A avó contava a lenda do tarumã para filhos, netos, sobrinhos, visitantes e quem mais desejasse ouvir. Dizia assim: “Num dia de noite estrelada e enluarada, nasceu Ubiraci, com todo seu ser recebendo as energias da terra, água e céu. Foi uma noite diferente, aquela, os pássaros cantaram em coro, as águas entraram em rebuliço, os animais da terra emitiram sons sincronizados, foi uma festa. Curumim Ubiraci recebeu todas as bençãos de Tupã. Ao nascer, recebeu dons, o de falar com animais do ar, terra e água. Quando criança, passava horas conversando com o japiin, no rio as pratiqueiras, os tambaquis, tucunarés e muitos outros, ficavam horas contando as proezas das profundezas das águas para ele. Na mata, esquecia o tempo conversando com a onça, a jaguatirica, a anta e todos os animais da Terra. Todos o amavam.
“O tempo passou. Ubiraci cresceu, um jovem muito bonito se tornou, não havia um ser vivente que não amasse aquele jovem. Na aldeia, recebia carinho de todos, era um ser especial. Sempre que colocava os pés fora da oca, as borboletas vinham lhe saudar, as andorinhas faziam círculos a sua volta. Era encantador ver tanta magia. Todas as manhãs, Ubiraci fazia seu passeio, conversava com os animais, recebia palavras de sabedoria, aprendia como usar as ervas nas enfermidades.
“Um dia, quando ia andando pela floresta, avistou uma moça de cabelos negros, cobrindo seu colo com tanta beleza. Ele ficou encantado. Passou a observá-la todos os dias,
sem se aproximar dela. Ela também era abençoada. Possuidora de dons de mãos mágicas, onde tocava fazia desabrochar sementes, flores perfumadas, se voltasse as mãos para o ar, podia controlar as chuvas, ventos e trovões, se tocasse os rios controlava as marés e as pororocas.
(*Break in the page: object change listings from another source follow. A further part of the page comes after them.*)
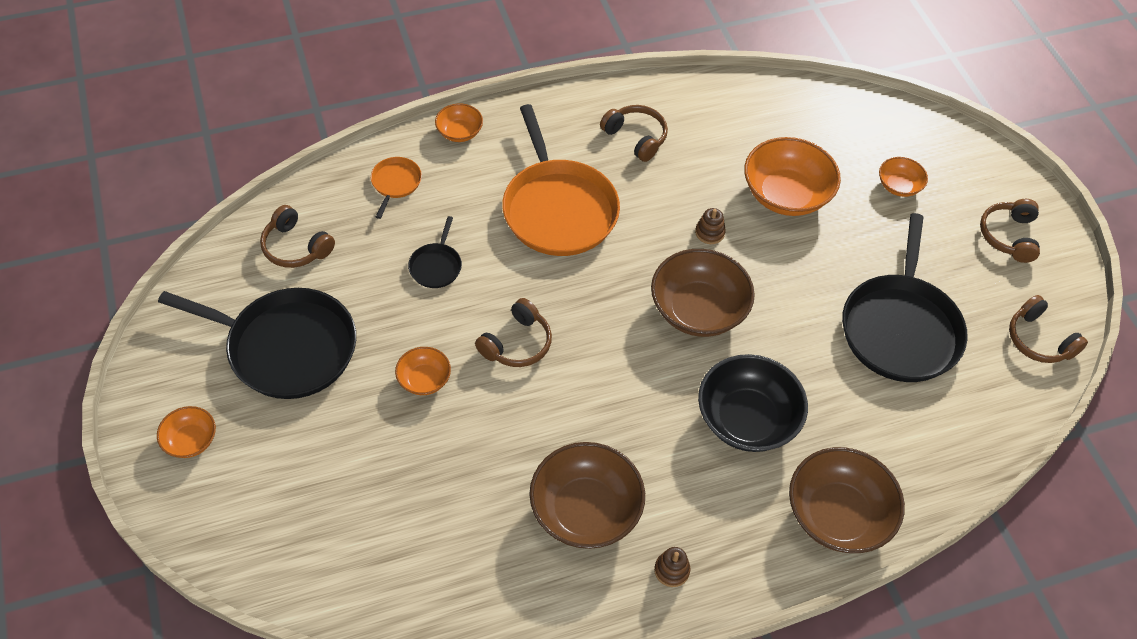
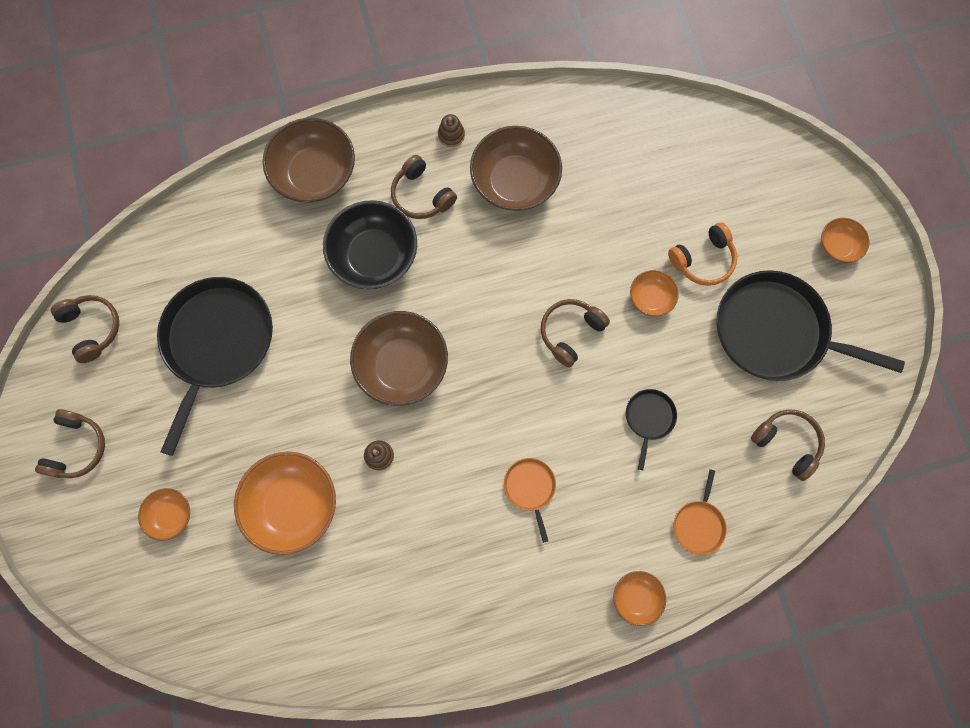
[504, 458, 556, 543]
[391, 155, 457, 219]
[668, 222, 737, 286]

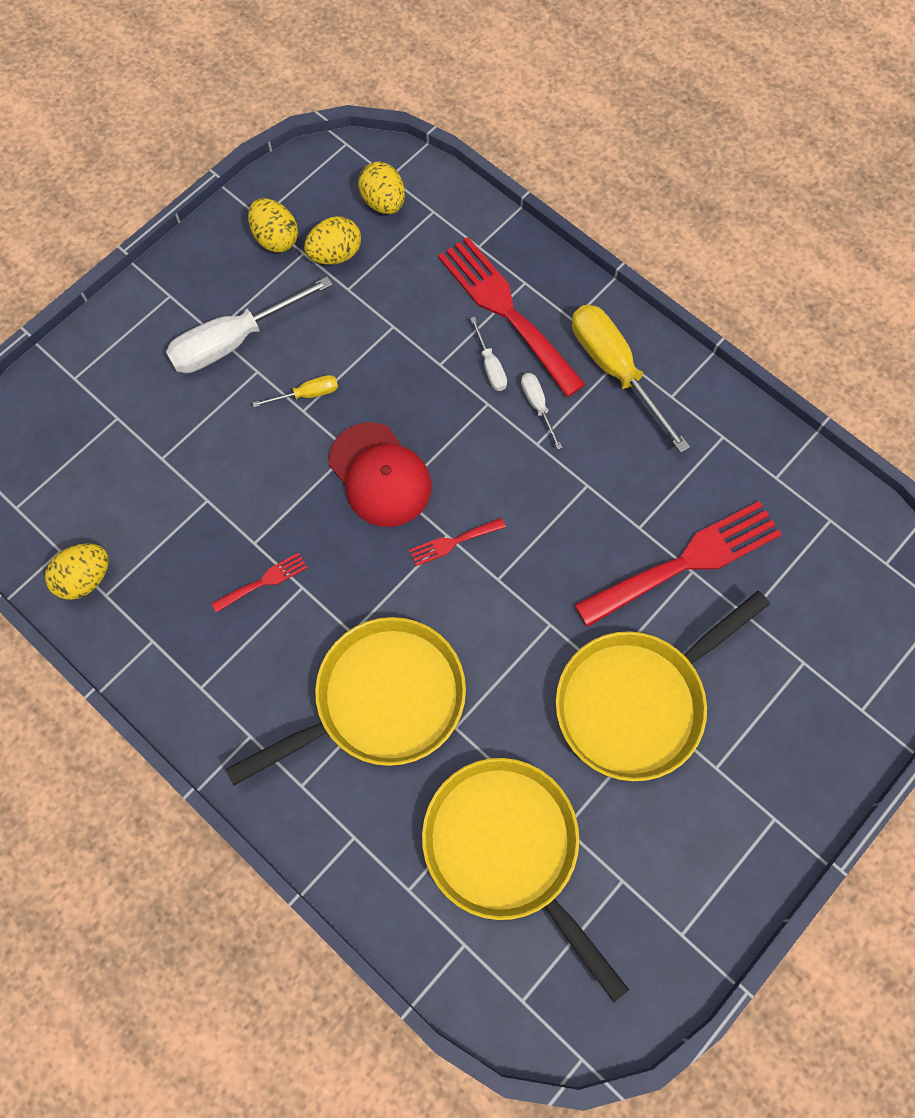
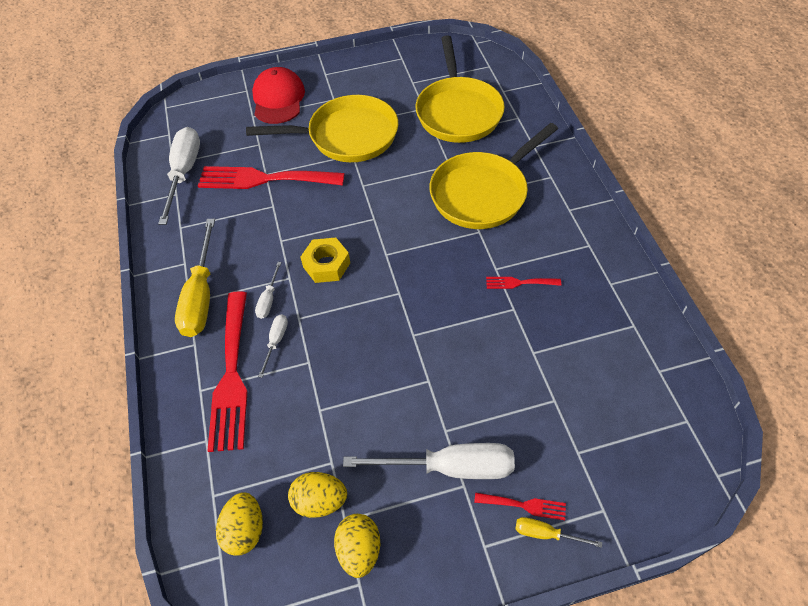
[515, 517, 602, 548]
[252, 67, 305, 124]
[474, 492, 566, 520]
[45, 543, 109, 600] (first image)
[430, 123, 558, 229]
[158, 127, 200, 225]
[301, 238, 350, 283]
“Ubiraci se encantou por ela, ficou tão apaixonado. Ele não sabia que ela era a Mãe Natureza. Num dia, ele achou que não a tinha encontrado. Então passou a procurá-la por todo lado, sem entender que ela estava em todos os lugares. Ele estava tão apaixonado que nunca mais conversou com as flores, árvores, animais do ar, terra e mar. E começou a perder seu dom. Ele ficou cada dia mais entristecido e se esqueceu do dom que recebeu de Tupã desde que nasceu, esqueceu de conversar com os animais e as árvores, o perdendo para sempre.
“Um dia, quando todos dormiam, Ubiraci viu a lua refletida na água, imaginou que na Lua poderia encontrá-la. Ele mergulhou no rio, mas, quanto mais lutava contra a correnteza, mais a Lua se afastava dele. Ele se afastou tanto que não voltou mais das profundezas da água. Tupã com dó dele e do amor que ele sentia, o transformou em uma árvore, no meio do rio. Mas algo estranho começou a acontecer. Toda vez que a maré subia a árvore desprendia suas raízes e navegava contra a correnteza. Logo, os povos das aldeias viram algo estranho acontecer. Eles pensaram se tratar de misuras, ficaram muito assustados. Eles batizaram o nome da árvore de Tarumã, que significa ‘tronco que se move’.
“O tempo passou e quando alguém sofre por algum amor impossível, oferece uma oferenda para Tarumã, deixando a oferta no tronco da árvore. Dizem que se o tronco navegar e voltar vazio, o pedido se realiza. E assim acontece até hoje, os
turistas indo até o rio encantado Araguari, fazem oferendas em busca de seus amores.”
Após terminar a história, a avó olhava ao seu redor, todos dormindo, só a menininha com os olhos arregalados dizia: “conta mais vovó!”